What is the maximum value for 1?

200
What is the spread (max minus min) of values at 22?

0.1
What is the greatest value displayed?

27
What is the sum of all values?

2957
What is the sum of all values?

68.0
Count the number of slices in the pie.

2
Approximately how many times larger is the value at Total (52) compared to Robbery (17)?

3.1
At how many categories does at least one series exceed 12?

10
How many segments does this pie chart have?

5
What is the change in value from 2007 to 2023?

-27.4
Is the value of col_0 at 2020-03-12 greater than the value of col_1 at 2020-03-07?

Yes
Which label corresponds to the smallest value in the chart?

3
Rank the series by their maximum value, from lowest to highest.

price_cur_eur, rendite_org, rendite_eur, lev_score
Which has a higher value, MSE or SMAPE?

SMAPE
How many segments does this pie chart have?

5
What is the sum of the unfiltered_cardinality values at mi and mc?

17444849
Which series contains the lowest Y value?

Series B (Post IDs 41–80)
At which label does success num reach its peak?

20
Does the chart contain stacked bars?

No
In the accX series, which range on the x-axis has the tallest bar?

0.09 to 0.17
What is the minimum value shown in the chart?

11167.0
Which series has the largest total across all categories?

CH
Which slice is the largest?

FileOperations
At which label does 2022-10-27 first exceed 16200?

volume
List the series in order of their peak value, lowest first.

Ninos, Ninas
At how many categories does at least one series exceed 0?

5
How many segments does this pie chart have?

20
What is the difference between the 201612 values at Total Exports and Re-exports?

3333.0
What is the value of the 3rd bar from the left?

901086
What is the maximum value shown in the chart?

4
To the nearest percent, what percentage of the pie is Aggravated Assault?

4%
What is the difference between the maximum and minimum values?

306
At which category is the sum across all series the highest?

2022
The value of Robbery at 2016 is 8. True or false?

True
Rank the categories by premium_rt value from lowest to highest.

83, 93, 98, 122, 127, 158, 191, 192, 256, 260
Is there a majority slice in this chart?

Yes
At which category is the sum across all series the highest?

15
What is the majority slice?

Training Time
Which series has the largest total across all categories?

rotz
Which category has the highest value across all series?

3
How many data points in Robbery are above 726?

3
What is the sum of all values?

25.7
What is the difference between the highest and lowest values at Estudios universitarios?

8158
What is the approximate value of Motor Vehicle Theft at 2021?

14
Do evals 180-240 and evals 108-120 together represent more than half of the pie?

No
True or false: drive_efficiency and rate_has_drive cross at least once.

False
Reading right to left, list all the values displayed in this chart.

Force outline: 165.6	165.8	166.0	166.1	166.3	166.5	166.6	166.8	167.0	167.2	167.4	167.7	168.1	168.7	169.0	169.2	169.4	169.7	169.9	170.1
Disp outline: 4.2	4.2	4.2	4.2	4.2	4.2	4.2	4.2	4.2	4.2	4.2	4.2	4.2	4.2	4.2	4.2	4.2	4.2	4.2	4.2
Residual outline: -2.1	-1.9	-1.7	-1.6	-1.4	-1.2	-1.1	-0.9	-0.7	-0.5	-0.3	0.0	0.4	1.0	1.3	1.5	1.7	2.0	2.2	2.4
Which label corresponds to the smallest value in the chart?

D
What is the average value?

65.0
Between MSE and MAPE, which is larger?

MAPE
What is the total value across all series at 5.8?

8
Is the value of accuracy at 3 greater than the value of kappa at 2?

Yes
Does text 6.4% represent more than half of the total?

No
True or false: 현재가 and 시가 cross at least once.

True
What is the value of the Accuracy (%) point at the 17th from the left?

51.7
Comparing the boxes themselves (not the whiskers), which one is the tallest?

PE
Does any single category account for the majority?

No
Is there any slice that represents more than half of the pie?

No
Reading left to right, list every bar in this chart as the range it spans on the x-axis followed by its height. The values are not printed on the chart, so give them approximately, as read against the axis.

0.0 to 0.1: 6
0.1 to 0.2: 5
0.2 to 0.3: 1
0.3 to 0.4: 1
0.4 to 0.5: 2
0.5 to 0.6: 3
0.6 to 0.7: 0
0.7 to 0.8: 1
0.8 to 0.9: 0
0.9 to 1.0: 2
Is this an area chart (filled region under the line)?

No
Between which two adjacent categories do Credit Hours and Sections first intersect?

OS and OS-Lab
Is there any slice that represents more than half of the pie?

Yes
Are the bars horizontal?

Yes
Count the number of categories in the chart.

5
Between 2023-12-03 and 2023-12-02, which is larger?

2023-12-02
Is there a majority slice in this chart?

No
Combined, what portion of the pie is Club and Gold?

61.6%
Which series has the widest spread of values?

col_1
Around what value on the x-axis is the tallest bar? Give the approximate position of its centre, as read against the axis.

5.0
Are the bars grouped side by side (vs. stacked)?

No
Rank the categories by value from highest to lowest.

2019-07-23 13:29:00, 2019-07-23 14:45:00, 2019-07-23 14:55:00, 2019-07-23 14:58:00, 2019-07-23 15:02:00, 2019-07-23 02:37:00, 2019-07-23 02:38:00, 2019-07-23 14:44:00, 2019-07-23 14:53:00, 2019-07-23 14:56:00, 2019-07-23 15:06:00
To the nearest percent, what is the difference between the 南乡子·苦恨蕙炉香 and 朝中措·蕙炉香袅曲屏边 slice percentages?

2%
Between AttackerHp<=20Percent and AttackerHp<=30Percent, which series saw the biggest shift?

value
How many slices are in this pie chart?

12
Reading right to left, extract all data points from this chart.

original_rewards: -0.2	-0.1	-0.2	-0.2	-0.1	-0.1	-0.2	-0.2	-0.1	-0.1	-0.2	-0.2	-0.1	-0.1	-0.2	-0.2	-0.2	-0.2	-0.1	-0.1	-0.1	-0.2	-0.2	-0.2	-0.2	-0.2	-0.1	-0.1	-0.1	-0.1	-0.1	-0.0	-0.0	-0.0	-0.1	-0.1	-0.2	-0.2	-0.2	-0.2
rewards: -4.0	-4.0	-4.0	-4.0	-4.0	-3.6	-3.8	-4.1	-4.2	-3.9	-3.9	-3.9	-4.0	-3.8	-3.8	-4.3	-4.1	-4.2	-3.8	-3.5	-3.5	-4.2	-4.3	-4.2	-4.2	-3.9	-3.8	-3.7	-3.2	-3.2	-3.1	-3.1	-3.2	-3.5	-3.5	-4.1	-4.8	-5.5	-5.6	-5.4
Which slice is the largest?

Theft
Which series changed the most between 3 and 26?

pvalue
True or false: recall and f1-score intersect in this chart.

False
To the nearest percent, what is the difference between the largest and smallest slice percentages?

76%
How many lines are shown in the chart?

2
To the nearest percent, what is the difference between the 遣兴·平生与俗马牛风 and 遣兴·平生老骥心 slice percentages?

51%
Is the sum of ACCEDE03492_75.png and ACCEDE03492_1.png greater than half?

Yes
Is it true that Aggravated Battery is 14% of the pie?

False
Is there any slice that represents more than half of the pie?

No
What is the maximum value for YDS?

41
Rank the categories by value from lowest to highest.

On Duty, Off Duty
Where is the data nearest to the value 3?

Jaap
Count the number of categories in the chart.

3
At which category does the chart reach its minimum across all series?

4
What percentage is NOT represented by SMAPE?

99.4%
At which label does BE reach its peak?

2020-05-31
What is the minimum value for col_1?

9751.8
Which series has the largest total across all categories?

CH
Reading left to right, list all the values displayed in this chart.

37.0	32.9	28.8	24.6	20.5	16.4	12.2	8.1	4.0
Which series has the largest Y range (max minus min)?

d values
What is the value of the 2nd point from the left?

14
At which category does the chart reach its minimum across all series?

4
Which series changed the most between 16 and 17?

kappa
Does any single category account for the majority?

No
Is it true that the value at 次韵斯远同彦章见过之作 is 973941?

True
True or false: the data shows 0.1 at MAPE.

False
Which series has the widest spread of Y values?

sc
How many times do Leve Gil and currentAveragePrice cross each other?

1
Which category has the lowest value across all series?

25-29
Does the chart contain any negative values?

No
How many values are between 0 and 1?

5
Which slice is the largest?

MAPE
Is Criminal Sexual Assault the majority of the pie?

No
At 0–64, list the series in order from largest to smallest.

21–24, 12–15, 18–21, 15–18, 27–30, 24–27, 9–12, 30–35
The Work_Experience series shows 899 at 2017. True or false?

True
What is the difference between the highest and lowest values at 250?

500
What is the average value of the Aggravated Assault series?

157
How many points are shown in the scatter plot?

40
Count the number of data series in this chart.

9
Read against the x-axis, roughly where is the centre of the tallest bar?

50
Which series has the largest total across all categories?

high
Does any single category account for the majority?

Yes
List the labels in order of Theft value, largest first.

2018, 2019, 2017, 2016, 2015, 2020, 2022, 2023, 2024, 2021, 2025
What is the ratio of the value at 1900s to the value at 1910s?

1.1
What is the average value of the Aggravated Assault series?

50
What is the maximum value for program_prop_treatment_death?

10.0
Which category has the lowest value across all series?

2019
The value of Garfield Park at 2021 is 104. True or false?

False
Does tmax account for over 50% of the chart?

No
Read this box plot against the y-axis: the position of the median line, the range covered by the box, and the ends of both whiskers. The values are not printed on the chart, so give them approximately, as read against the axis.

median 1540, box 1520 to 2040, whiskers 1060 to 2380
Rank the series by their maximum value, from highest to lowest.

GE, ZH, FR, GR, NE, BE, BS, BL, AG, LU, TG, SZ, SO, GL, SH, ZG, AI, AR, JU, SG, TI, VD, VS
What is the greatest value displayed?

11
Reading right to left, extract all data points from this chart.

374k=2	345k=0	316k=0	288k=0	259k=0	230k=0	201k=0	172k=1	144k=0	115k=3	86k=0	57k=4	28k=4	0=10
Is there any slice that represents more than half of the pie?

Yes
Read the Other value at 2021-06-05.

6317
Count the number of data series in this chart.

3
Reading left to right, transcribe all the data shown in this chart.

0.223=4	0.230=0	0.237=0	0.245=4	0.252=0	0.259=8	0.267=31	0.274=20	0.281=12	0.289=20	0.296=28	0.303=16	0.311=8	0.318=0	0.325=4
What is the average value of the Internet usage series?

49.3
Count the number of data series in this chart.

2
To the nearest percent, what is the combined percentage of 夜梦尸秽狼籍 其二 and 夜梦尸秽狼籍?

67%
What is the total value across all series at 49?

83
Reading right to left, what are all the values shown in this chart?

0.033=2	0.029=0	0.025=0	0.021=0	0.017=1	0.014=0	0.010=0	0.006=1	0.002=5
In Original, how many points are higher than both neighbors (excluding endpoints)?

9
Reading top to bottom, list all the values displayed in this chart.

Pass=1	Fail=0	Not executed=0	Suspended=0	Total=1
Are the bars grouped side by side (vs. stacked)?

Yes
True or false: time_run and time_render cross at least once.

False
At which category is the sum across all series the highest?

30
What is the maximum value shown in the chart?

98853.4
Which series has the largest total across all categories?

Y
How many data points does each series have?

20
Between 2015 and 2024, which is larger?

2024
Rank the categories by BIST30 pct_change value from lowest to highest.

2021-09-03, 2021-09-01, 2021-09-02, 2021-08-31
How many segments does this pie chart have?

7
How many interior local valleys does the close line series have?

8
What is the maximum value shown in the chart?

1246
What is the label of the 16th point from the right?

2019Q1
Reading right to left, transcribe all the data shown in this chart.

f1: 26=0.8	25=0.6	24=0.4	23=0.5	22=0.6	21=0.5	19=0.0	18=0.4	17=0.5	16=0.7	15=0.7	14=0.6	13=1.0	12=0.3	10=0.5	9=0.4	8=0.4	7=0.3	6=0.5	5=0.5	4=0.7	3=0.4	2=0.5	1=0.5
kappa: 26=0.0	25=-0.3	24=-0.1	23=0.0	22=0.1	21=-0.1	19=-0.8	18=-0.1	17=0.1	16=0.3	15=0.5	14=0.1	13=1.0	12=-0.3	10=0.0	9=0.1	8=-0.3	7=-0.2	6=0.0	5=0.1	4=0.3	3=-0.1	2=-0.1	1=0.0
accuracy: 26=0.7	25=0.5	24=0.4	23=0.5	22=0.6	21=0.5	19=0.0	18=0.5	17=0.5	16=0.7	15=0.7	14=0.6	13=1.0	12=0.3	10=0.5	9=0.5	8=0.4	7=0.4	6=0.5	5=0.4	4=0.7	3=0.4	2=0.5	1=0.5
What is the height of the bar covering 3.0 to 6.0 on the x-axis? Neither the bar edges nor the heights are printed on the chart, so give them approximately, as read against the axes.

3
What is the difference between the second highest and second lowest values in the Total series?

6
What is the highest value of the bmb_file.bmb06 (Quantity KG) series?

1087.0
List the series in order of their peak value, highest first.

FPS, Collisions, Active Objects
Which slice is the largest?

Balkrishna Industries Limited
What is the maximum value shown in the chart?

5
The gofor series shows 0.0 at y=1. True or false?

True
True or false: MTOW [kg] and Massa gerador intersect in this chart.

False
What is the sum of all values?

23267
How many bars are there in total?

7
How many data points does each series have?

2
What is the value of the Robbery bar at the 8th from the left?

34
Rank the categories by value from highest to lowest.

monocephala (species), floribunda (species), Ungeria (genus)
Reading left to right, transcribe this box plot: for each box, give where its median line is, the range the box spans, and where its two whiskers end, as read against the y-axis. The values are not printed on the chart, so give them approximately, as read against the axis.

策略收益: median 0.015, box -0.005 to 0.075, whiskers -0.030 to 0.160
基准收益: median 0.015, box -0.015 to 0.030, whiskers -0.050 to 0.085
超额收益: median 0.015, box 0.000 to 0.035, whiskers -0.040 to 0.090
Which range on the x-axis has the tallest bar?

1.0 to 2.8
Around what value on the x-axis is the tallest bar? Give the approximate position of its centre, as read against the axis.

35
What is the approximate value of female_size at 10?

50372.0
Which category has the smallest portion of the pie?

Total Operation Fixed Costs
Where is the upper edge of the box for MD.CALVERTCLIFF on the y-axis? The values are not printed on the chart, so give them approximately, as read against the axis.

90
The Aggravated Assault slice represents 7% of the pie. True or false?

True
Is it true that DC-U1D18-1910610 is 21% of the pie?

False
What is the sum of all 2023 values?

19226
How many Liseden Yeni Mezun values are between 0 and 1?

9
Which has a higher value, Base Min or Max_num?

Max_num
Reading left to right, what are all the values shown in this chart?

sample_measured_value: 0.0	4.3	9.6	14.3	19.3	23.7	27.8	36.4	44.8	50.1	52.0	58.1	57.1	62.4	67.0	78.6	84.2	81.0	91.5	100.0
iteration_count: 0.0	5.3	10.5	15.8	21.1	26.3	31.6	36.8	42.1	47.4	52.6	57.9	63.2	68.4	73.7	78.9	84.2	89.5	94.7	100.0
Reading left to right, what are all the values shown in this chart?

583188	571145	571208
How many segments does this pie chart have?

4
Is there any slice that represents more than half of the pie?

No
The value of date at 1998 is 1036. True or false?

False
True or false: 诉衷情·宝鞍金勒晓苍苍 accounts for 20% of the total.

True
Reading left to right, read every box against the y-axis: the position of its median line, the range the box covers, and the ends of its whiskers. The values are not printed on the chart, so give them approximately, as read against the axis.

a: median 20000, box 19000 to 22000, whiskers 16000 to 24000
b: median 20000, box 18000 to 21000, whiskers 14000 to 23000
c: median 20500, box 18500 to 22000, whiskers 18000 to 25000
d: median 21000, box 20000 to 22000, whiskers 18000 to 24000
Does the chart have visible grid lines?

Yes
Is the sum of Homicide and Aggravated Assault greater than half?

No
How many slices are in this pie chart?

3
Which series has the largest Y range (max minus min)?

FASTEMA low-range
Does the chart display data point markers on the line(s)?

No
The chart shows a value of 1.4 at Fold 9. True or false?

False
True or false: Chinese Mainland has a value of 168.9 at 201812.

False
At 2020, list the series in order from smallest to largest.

......

(Görevin amacı)
Verilerin başından "Count the number of slices in the pie." ifadesini içeren satıra kadar (bu satır da dahil) uzanan bölümü yeniden yazın. Bu bölümde "greatest" kelimesini "highest" olarak değiştirin, geri kalan her şeyi aynen koruyun.

(Çözümlü problem)
What is the maximum value for 1?

200
What is the spread (max minus min) of values at 22?

0.1
What is the highest value displayed?

27
What is the sum of all values?

2957
What is the sum of all values?

68.0
Count the number of slices in the pie.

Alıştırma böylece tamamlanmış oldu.